This is not a problem for Luxembourg, rather the entire European asset management industry, he says, adding that the banking sector could be even more affected.

Brexit link

Although the links between the ESA proposal and the ongoing Brexit negotiations are in principal separate, a link between the two can’t be denied, says Mr Bechet.

“The starting point for this was ESMA saying we cannot have a situation whereby the UK exits the EU and financial services are provided from London, but using a shelf somewhere in the EU to access the market. That was the beginning, but then it went into a far larger discussion which is now out of control.”

Luxembourg is following the Brexit negotiations with interest, says Denise Voss, chairman of Alfi. “The City of London is Europe's leading financial centre and will remain so for years after Brexit,” she explains. “Its interconnection with the EU's financial and economic system is undeniable and future relations with the UK should be determined in this light.” 

Luxembourg has a long standing working relationship with the UK, adds Ms Voss, illustrated by the fact that more than 17 per cent of assets under management in Luxembourg funds are managed by UK asset managers. “Our efforts will focus on how we can continue this constructive relationship even after Brexit.”

Appetite for alternatives

Luxembourg-domiciled funds breached the €4tn ($4.9tn) mark in September 2017, and by the end of November had seen growth of 12 per cent year to date.

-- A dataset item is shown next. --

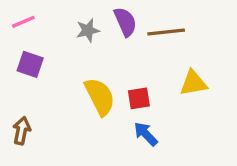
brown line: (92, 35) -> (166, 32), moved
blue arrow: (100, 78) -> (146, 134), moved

Seventy-three per cent of that growth was from new money being invested, mainly into Ucits funds, but alternatives such as private equity and real estate also proving popular.

“A large part of this is down to the attractiveness of AIFMD [the Alternative Investment Fund Managers Directive] and that regulatory framework that institutional investors see for alternative strategies,” says Ms Voss.

Alfi continues to work to expand the reach of the Luxembourg fund industry, and is targeting Latin America and Asia in particular.

“It is about opening up those markets and making Ucits funds accessible to investors resident in those markets, but it is also about providing a distribution platform to local asset managers to set up fund in Europe and to distribute to the world, both Ucits and alternatives.”